Sie ist eine der großen Sängerinnen der vergangenen Jahrzehnte. Eine herausragende internationale Karriere ist ihr gelungen, die Staatsoper Unter den Linden war aber immer ein Fixpunkt und ein Stück Heimat. Anna Tomowa-Sintow, vor genau 80 Jahren im bulgarischen Stara Zagora geboren, errang weltweite Berühmtheit als Opern- wie als Konzertsängerin; ihre silberglänzende, ausdrucksstarke und wandlungsfähige Stimme beeindruckte ebenso wie ihre Bühnenpräsenz und ihr Temperament. Für die hohe Wertschätzung spricht auch, dass Anna Tomowa-Sintow gleich zwei Mal der Titel einer »Kammersängerin« verliehen wurde, an der Wiener Staatsoper wie an der Staatsoper Unter den Linden.
Ihr 80. Geburtstag am 22. September 2021 ist Anlass, sie an dem Haus, an dem sie zum Weltstar wurde und dem sie seit Jahrzehnten eng verbunden ist, zum Ehrenmitglied zu ernennen.
Als Tochter einer Opernchorsängerin trat sie schon als Kind im Theater auf.
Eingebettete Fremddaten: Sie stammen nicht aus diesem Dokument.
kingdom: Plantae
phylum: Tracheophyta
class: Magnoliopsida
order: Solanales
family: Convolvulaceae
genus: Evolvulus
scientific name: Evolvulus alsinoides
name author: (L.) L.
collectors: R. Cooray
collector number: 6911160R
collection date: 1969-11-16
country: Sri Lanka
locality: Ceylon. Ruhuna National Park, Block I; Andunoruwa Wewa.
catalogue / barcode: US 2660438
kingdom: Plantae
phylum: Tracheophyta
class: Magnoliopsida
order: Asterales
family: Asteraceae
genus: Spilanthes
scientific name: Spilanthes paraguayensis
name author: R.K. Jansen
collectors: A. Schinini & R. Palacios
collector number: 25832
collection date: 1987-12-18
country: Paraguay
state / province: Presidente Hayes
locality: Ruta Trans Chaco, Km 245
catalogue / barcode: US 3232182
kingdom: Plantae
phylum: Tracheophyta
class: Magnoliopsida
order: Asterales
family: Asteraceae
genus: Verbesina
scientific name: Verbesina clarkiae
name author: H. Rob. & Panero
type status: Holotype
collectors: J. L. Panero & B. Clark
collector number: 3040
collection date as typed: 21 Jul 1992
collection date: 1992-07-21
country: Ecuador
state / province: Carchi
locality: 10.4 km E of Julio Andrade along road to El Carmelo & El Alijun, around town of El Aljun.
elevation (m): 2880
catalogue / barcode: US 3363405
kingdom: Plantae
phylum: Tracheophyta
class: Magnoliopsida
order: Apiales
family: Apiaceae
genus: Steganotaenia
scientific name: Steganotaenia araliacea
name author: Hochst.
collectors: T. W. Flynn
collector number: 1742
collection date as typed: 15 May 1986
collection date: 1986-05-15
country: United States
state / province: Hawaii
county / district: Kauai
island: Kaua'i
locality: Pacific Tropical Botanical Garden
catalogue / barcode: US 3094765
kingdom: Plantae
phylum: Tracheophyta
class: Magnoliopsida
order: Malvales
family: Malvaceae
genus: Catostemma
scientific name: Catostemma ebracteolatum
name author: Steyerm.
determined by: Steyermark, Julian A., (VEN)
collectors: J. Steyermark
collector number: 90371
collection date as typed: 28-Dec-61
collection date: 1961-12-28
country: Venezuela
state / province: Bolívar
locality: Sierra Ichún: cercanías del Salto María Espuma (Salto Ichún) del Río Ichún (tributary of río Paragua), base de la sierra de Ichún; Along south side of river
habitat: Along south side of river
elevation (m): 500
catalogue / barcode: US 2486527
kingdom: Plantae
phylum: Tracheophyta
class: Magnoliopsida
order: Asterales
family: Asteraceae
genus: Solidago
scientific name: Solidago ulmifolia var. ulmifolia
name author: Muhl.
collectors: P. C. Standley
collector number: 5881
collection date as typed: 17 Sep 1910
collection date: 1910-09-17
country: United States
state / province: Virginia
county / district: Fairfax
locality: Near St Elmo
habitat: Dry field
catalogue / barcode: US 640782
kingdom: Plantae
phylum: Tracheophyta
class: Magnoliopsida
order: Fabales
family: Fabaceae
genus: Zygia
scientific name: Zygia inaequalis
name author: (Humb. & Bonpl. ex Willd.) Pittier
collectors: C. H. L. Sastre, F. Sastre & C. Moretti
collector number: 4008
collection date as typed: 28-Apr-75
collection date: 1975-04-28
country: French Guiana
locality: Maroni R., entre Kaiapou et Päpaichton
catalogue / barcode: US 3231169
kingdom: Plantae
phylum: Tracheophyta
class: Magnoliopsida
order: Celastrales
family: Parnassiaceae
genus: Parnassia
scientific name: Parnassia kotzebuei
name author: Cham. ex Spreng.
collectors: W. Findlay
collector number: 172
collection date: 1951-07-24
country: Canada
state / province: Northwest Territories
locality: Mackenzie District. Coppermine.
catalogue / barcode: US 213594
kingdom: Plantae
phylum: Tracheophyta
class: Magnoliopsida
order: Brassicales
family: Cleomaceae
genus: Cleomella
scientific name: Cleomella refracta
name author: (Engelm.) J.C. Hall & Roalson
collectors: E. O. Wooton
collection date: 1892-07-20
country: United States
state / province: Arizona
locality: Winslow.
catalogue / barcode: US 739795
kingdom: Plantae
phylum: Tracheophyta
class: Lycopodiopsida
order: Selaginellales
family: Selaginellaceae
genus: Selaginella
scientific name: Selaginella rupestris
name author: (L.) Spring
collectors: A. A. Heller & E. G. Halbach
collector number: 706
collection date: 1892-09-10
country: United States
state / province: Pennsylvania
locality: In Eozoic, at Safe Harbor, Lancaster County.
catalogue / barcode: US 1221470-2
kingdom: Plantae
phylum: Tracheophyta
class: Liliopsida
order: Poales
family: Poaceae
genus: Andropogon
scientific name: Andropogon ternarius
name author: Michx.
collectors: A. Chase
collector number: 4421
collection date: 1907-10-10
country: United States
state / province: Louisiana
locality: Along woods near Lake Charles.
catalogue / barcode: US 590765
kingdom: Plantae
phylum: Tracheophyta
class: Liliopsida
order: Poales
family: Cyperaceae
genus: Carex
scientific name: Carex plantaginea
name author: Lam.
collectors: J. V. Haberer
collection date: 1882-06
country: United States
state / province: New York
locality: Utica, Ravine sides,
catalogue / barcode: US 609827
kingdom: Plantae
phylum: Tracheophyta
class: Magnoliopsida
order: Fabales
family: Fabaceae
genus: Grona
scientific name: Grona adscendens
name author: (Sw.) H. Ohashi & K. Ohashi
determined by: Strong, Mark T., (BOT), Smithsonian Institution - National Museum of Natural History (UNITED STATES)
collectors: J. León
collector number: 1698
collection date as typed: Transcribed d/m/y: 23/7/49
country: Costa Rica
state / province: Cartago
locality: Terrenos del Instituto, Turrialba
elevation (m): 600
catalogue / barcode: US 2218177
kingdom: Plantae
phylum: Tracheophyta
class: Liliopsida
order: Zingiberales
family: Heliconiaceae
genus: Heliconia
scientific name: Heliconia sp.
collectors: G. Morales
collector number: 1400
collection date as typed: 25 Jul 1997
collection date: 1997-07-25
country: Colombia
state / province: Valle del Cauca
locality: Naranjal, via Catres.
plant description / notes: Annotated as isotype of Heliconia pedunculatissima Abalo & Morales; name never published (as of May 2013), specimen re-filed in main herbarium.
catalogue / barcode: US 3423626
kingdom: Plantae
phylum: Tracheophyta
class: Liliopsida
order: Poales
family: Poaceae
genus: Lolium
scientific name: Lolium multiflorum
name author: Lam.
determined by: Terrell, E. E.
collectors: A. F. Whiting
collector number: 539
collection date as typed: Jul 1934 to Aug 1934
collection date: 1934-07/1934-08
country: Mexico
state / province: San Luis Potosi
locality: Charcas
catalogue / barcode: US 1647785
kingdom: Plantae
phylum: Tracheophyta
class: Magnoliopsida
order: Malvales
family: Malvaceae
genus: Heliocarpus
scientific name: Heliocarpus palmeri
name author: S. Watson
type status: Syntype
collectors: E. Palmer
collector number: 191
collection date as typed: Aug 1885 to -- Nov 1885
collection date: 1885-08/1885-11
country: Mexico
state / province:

Nach ihrer Gesangsausbildung am Konservatorium in Sofia feierte sie in ihrer Heimatstadt 1965 ihr Debüt als Tatjana in Tschaikowskys »Eugen Onegin«. 1967 kam sie ans Opernhaus Leipzig, wechselte 1972 dann aber nach Berlin, an die Staatsoper Unter den Linden. Hier sang sie zahlreiche große Partien des lyrischen und dramatischen Sopranfachs, vor allem in Opern von Mozart, Wagner, Verdi, Puccini und Strauss, auch im slawischen Repertoire. Zu nennen sind etwa Fiordiligi, Donna Anna und Contessa, Elsa und Elisabeth, Desdemona und Aida sowie Ariadne, Arabella und Marschallin – und darüber hinaus noch Vieles mehr. Rasch avancierte sie zum Publikumsliebling, oft und gern kam sie auch in späteren Jahren an die Staatsoper zurück. So war sie 2013 als Saburowa in der von Daniel Barenboim dirigierten Neuproduktion von Rimsky-Korsakows »Die Zarenbraut« im Schiller Theater zu erleben, wo sie durch ihre stimmliche Frische wie durch ihre spielerische Lebendigkeit ihre Kolleg:innen auf der Bühne und die Zuschauer:innen im Saal begeistert hat. 2017 sprach sie zur Wiedereröffnung des grundsanierten Opernhauses Unter den Linden die Zueignung aus Goethes »Faust« als Auftakt zum Musiktheaterabend »Zum Augenblicke sagen: Verweile doch!« mit Schumanns »Faust-Szenen«.
Mit dem Beginn ihres Berliner Engagements setzte auch die weltweite Gastiertätigkeit von Anna Tomowa-Sintow ein. 1973 startete die Zusammenarbeit mit Herbert von Karajan, der die junge Sängerin für die Uraufführung von Orffs »De temporum fine comoedia« zu den Salzburger Festspielen verpflichtete. 19 Festspielsommer hat sie in der Mozartstadt gesungen, in Opern- wie Konzertaufführungen. Mit den bedeutendsten Orchestern und Dirigenten ist sie gemeinsam aufgetreten, an allen bedeutenden Zentren der Klassischen Musik hat sie ihre künstlerischen Spuren hinterlassen, darunter die Wiener Staatsoper, das Teatro alla Scala und das Royal Opera House Covent Garden. Neben Herbert von Karajan, der als Mentor besonders prägend war, sang sie in Aufführungen, die von Künstlern wie Carlos Kleiber, Karl Böhm, Wolfgang Sawallisch, Colin Davis, Claudio Abbado, Riccardo Muti, Zubin Mehta oder Daniel Barenboim geleitet wurden. Zu ihren Bühnenpartnern zählten alle Großen der Opernwelt, einschließlich der »Drei Tenöre« Luciano Pavarotti, Plácido Domingo und José Carreras. Zahlreiche ausgezeichnete Tonaufnahmen dokumentieren das singuläre gesangliche und gestalterische Vermögen von Anna Tomowa-Sintow – man höre nur einmal die schwebend leichte und dabei doch hoch expressive, sensibel klanglich ausbalancierte Einspielung der »Vier letzten Lieder« von Richard Strauss mit ihr und Herbert von Karajan.